Australian miner IGO will transition the Cosmos nickel project, in Western Australia, into care-and-maintenance, the company announced on Wednesday.
Since initiating a review of Cosmos in mid-2023, commodity prices have deteriorated significantly, impacting on the economics of Cosmos.
The review also revealed a decrease in the expected mine life, setbacks in achieving full processing plant capacity and additional rises in both operating and capital costs.
“This is not the outcome anyone at IGO wanted, however we cannot ignore the operational and financial risks involved in continuing to develop Cosmos in the current environment.
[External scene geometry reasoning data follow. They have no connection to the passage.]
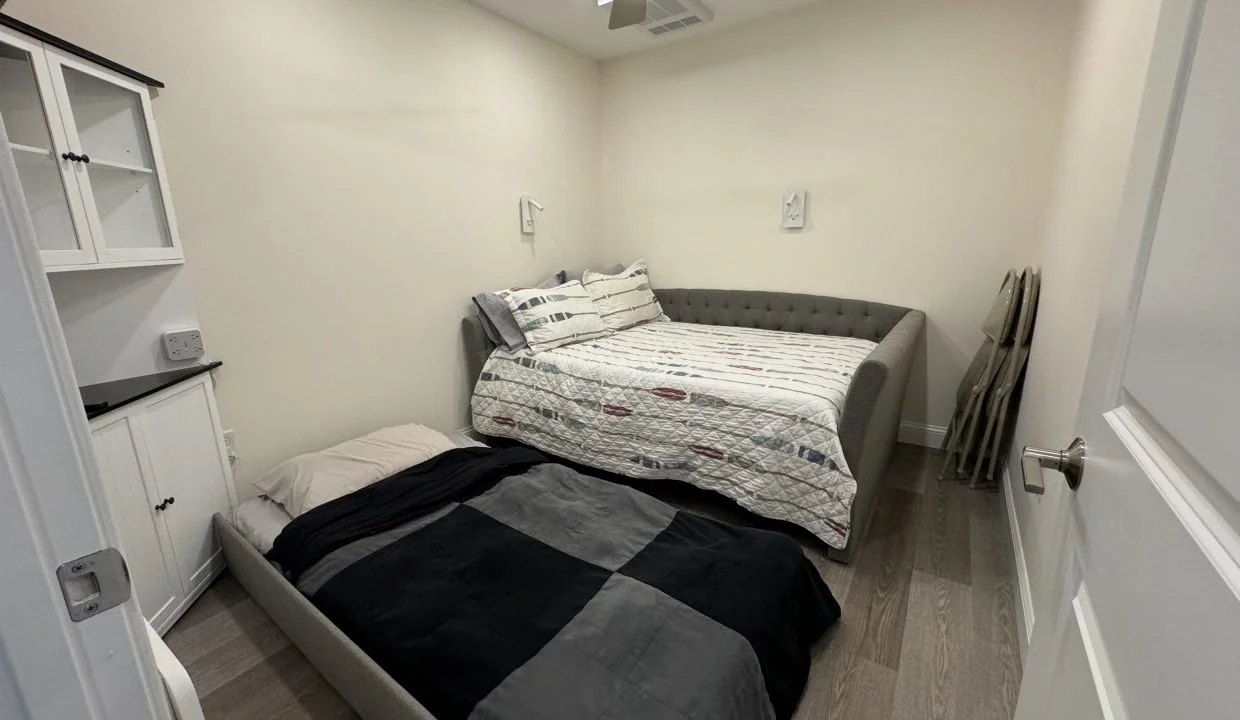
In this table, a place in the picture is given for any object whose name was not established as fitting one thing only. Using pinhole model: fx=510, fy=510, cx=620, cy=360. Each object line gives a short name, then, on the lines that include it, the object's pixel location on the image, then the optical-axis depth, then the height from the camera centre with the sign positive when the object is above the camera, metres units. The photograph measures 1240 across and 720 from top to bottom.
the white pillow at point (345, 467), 1.97 -0.91
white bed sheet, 1.84 -1.02
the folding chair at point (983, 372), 2.47 -0.71
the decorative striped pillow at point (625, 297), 3.44 -0.41
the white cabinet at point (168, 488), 1.53 -0.79
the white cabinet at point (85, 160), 1.34 +0.25
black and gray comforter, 1.14 -0.95
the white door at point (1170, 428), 0.38 -0.18
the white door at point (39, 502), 0.42 -0.22
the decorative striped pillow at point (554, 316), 2.93 -0.45
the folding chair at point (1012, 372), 2.36 -0.67
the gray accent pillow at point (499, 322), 2.94 -0.47
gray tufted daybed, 1.90 -0.57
We still believe there is value in Cosmos, however in this nickel environment we need to be disciplined with our allocation of capital, while retaining our optionality to restart if market conditions improve,” said MD and CEO Ivan Vella.
IGO said it would record a further impairment of between A$150-million and A$175-million against the asset in the first half results, to be released on February 22.
News of the Cosmos project follows an announcement on Tuesday that production at the Greenbushes lithium mine, which IGO owns with Albemarle, will be trimmed.
The production guidance for spodumene concentrate was cut to a range of 1.3-million to 1.4-million tons this financial year, down 100 000 t. Sales will be about 20% lower than production in the second half as inventories build at site.
Prices of spodumene have extended losses after collapsing by 80% last year.